Practically, this will result in Fisher's being less "powerful" when it matters because Pearson's approximation is most wrong in exactly those cases.

I do not know why fisher.test should take so long. For sample sizes on the order of $10^7$, it should have dropped to approximate methods unless the events are really rare. Are they? An alternative might be binom.test which uses Fisher's and may swap algorithms when sample sizes get large and event rates are still common. That might speed things up. A MonteCarlo version might work, also.
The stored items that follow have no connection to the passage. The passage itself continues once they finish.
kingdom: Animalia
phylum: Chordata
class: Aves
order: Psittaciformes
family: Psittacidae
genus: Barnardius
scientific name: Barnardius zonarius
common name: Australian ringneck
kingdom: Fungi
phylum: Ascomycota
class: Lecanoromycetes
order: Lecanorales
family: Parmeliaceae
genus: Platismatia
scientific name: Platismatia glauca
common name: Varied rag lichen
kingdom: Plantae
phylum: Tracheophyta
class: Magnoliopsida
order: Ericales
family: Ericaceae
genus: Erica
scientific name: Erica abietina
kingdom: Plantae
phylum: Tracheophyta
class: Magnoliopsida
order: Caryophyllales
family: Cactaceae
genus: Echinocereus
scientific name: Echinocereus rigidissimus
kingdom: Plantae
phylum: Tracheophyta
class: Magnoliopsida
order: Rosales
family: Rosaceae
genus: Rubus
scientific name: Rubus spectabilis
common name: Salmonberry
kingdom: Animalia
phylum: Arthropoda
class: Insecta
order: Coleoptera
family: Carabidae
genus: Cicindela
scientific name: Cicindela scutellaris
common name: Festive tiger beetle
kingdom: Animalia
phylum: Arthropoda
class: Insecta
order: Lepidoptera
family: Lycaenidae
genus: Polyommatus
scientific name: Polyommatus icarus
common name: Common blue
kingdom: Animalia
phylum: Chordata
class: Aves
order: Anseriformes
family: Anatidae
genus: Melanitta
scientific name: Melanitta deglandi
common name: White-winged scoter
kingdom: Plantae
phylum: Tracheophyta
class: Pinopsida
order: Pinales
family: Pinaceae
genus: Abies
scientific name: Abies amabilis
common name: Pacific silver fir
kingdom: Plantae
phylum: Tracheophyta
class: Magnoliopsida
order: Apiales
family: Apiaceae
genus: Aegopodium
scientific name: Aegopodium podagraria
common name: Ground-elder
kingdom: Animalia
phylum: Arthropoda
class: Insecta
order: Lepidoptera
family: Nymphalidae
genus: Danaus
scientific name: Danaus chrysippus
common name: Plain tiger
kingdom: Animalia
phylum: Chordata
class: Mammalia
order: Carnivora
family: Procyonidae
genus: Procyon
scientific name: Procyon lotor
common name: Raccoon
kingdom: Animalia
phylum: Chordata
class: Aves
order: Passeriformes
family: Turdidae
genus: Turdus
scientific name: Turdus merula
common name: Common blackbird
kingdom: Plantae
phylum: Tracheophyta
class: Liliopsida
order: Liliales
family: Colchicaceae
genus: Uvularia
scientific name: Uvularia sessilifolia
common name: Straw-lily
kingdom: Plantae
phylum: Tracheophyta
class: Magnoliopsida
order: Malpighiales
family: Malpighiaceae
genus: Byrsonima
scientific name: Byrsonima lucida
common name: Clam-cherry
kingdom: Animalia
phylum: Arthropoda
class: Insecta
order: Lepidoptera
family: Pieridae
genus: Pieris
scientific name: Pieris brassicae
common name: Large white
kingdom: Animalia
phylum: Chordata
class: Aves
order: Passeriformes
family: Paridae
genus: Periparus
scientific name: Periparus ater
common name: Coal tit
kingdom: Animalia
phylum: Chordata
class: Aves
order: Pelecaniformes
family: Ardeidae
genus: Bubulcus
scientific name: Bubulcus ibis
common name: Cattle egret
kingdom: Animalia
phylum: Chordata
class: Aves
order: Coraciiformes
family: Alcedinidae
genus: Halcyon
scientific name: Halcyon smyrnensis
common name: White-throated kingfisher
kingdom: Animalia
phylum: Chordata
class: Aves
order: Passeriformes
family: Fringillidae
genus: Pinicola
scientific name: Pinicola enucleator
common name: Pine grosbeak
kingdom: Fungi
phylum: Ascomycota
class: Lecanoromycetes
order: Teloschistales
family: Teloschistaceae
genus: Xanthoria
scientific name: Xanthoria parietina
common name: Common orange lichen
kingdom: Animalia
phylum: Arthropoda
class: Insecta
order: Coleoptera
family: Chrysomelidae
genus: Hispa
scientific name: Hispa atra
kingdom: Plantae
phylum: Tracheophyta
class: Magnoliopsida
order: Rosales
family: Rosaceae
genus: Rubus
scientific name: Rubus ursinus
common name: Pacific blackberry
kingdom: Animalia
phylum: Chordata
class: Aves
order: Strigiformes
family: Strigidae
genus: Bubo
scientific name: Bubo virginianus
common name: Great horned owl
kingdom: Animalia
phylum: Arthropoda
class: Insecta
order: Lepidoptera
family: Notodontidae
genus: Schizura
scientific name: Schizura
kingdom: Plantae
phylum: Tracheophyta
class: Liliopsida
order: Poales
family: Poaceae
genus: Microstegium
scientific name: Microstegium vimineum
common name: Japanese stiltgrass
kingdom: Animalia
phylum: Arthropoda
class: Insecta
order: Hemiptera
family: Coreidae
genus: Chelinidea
In your case and for sample sizes this high and non-rare events, Fisher's and Pearson's should not disagree to any real extent but I'd request the continuity-correction on Pearson prop.test(..., correct=TRUE). Try your simulation with this option and see if there is a dime's worth of difference then.

Another option is Barnard's unconditional test which can be more powerful but which many people frown at (even Barnard) though their cited reasons are often esoteric. In any case, that is not likely to be faster than either Pearson or Fisher.